Current internal dilemma right now is what type of job I want to pursue more. I’m getting desperate (just a little though, I’m still not taking under a certain amount for a job) and honestly, going back to a barn job is looking reallll good about now. Even if it’s just mucking stalls.
Fun story though, I signed up on Yard and Groom a couple of weeks ago but never sent out any emails about being interested in certain positions. Well, over the weekend I got an email from someone on the site. J and I were driving home when I saw the email and I called her from the car, set up an interview, and I did that at 9 AM this morning. The job literally looks perfect on paper. A weekly salary, housing for myself on the farm that would allow my dog, board for Bella on the farm (and it’s a nice farm).
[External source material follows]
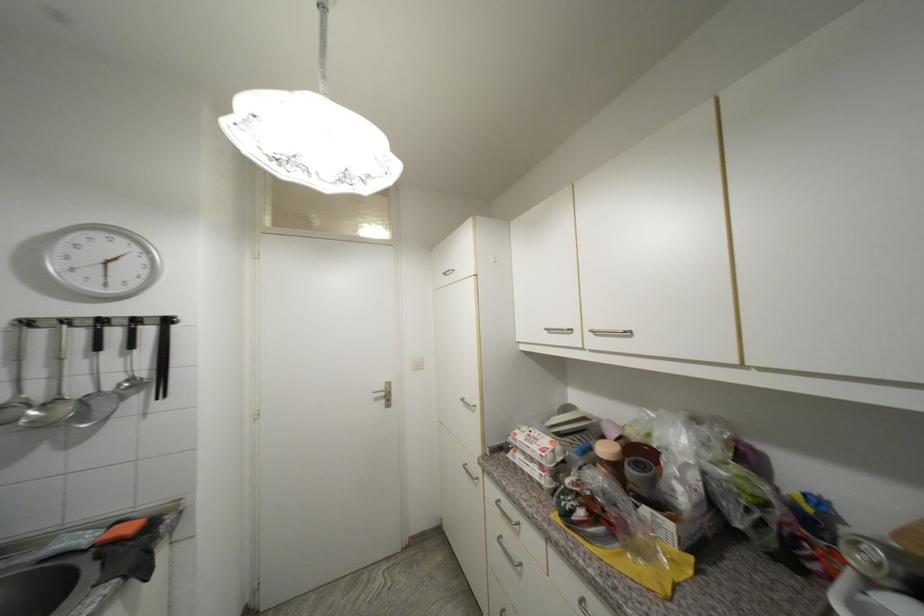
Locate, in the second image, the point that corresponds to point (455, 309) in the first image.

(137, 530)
But they don’t withhold taxes, which theoretically shouldn’t be an issue but I’m already pretty strapped for money this year after being out of work for so long (fun fact guys, money goes quick when you’re not making any) and that makes me nervous. Combined with the hours and not being entirely sure what my schedule for school will be each semester is obviously a bit of a hang up for myself and the employer.
I have another interview this week for accounting, which is my major, and it’s in town closer to school. The hours would be set without much chance of running over. Plus, I’m going to go out on a limb and assume they’ll be paying me more even without room & board included. J did the math and even with free housing and board I’m not making that much money off of that deal, which is okay for me because I have help with school.
I think the major downside would honestly be the loss of free time. If you’ve never worked with horses before then you might not realize this but a simple day at the barn can turn into an extra 2 to 3 hours. This might not be such a big deal if I didn’t have a boyfriend. With J moving to Raleigh for law school it’s going to fall on me to be able to travel back and forth more because he’s going to be studying with almost every waking moment. I know from experience that, generally, working with horses you don’t get holidays off, or snow days, or any days. Horses need care seven days a week and even on a farm with multiple people, everyone has a job and since one person has to always work, everyone has to work.
I’ll admit, that’s a little selfish of me at this point. I do need a job. But, besides being selfish about my free time, I also need a job that’s going to help me pay my taxes right now because any money not going straight to the government at this point is going to getting me back out of debt and going to my animals care (Bella really needs to see her chiro again and I’d really like to check her saddle fit with someone in the near future as well, Cher is just old af and I need to be able to ensure that she can go to the vet when anything happens with her). I need to pay up everything I currently owe and save up for possibly moving next year to be with J while he goes through school. So having a job that takes my taxes out automatically would be a huge bonus. It would be one less thing I need to seriously budget for.
My heart tells me to chase the horse job. Because my heart really misses working outside, working with horses being in a barn, having a huge community like that. I love the barn Bella is at but, obviously, I’m paying them. My brain is telling me that the more practical thing is to chase this office job I have an interview for. Either way I know that the barn isn’t hiring until mid-August while she interviews other people, and if I get a good job offer before then for something that’s going to withhold taxes and allow me to get some more accounting type experience, I’m likely going to take it.
Sometimes following your heart isn’t the right thing to do. Because while I know I could love and handle another barn job, even in the best possible situation I could ever have gotten it still doesn’t mentally feel right. There are still some major issues that would fall on my shoulders, and right now I need life to be a little easier. But knowing these things really doesn’t change the dilemma. I want what I want, and now I have to convince myself that I might actually be better off without it. No matter how amazing the opportunity might be. Besides, I might not even get offered the job.